_Texto selecionado_
┌────────

A agropecuária está em contínua evolução. Evolui porque novos conhecimentos estão sendo inseridos no sistema produtivo de forma impactante, está evoluindo porque os mercados estão constantemente demandando novos produtos ou novos parâmetros qualitativos, porque a sociedade muda e porque o ambiente, solo e clima, consequentemente, também mudam.
De forma geral, desde que a agricultura se organizou, o homem deixou de ser nômade e tem buscado formas de minimizar o esforço em produzir, minimizar os riscos para produzir e oferecer produtos que os consumidores prefiram. Ao redor deste foco, todo um processo de geração de conhecimento foi organizado pelo estado ou por organizações privadas que ao longo do tempo encontraram oportunidades competitivas para existirem. As organizações de geração e transferência de conhecimento, como Fepagro, Embrapa e universidades, têm cumprido este papel com méritos reconhecidos.
Dentre as ações que fazem as organizações se destacarem, está a capacidade de antecipar possíveis cenários tanto de ordem biológica, quanto de ordem social ou econômica. Atualmente, o foco está nas mudanças climáticas como o grande direcionador do comportamento do sistema produtivo, tanto da produção de conhecimento, quanto de produtos e serviços.
Se visualizarmos a evolução de duas culturas fundamentais para a economia do agronegócio agrícola do Rio Grande do Sul - soja e o milho -, percebemos que a cada ano, independente dos ganhos genéticos auferidos pelas culturas, a minimização das áreas com riscos reduzidos está cada vez maior. Os estudos sobre aquecimento global, que incluem o Sul do Brasil, predizem que teremos uma elevação de pelo menos 1,5 grau centígrado até 2020. Este aquecimento antevê potencial para que culturas como cana-de-açúcar, café, algodão, mandioca, batata-doce, entre outras de comportamento subtropical, possam ser cultivadas sem risco em nosso Estado.

└────────

_Itens fornecidos_
┌────────

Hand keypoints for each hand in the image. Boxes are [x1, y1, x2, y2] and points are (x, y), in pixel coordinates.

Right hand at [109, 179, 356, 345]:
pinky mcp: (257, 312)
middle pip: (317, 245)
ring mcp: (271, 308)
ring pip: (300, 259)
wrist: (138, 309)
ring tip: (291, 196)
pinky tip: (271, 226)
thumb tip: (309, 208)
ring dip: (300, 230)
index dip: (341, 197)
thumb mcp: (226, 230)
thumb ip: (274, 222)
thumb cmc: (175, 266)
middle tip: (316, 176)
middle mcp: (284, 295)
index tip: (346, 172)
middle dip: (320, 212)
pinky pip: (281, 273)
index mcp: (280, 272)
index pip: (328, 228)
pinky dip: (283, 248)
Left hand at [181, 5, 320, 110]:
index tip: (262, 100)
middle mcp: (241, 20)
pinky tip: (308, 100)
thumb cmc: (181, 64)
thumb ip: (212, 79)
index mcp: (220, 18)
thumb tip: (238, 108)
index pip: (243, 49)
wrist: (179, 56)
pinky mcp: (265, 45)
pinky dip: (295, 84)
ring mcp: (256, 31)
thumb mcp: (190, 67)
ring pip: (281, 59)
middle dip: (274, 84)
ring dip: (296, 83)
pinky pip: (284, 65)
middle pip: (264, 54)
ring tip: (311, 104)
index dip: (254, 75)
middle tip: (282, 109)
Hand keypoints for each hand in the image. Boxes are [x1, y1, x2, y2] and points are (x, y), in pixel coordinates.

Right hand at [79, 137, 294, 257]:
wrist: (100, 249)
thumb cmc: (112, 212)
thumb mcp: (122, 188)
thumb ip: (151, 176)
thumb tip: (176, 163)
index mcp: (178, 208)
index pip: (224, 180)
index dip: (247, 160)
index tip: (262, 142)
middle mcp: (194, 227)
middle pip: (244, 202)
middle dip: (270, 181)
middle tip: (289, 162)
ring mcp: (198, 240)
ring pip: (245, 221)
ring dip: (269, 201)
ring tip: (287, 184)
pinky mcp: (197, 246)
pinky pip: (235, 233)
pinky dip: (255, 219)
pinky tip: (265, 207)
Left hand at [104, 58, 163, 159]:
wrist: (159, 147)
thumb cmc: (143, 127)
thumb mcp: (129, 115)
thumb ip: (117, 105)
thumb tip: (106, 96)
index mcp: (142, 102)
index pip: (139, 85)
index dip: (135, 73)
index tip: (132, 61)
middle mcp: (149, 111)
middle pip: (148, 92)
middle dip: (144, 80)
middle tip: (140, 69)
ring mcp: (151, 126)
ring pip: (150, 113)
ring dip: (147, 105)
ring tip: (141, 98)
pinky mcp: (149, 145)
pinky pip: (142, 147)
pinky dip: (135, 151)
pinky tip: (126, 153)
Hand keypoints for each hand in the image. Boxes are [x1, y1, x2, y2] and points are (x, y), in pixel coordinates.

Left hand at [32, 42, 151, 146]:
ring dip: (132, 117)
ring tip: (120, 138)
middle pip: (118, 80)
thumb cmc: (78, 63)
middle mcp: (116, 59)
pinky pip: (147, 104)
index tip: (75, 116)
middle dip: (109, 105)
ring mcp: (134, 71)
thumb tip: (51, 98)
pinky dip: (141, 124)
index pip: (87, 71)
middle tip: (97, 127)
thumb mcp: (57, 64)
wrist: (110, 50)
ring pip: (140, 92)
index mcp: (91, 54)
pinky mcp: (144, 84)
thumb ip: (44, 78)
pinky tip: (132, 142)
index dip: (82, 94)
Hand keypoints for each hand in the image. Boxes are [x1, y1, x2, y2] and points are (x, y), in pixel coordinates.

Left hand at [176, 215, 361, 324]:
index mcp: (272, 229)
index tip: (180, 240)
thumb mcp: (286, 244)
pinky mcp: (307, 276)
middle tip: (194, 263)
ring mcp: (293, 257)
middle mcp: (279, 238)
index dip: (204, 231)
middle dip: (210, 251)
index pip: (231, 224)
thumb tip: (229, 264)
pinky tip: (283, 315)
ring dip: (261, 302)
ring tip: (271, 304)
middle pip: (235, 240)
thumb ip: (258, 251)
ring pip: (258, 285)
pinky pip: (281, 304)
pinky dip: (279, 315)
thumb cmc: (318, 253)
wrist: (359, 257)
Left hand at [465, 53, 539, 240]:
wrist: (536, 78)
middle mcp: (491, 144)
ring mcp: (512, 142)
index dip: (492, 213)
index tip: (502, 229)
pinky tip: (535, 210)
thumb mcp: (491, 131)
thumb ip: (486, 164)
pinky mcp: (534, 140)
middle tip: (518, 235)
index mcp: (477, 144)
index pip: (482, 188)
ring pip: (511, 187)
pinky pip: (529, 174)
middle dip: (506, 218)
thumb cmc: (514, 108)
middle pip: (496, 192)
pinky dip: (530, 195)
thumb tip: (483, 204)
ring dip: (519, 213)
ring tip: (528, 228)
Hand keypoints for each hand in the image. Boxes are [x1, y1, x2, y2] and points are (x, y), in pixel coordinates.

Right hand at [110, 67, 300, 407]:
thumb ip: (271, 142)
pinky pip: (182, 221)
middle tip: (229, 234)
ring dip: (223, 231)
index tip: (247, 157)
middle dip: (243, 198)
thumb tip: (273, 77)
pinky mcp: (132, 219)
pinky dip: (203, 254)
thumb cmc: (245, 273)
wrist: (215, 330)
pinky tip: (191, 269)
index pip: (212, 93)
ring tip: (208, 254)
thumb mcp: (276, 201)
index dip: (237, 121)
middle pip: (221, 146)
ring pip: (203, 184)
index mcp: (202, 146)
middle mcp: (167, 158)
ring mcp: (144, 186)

└────────

_Enunciado A_
Indique se cada afirmação a seguir está de acordo com o texto sobre a agropecuária. Responda sim ou não e transcreva as palavras do texto que decidem a questão: (i) o foco atual está nas mudanças climáticas como o grande direcionador do comportamento do sistema produtivo; (ii) os estudos sobre aquecimento global preveem uma elevação de pelo menos 2 graus centígrados até 2020; (iii) Fepagro, Embrapa e universidades são citadas como organizações de geração e transferência de conhecimento.
_Enunciado B_
Segundo o texto sobre a agropecuária, quais duas culturas são fundamentais para a economia do agronegócio agrícola do Rio Grande do Sul?

_Resposta A_
(i) Sim: "Atualmente, o foco está nas mudanças climáticas como o grande direcionador do comportamento do sistema produtivo".
(ii) Não: "predizem que teremos uma elevação de pelo menos 1,5 grau centígrado até 2020".
(iii) Sim: "As organizações de geração e transferência de conhecimento, como Fepagro, Embrapa e universidades".

_Resposta B_
A soja e o milho.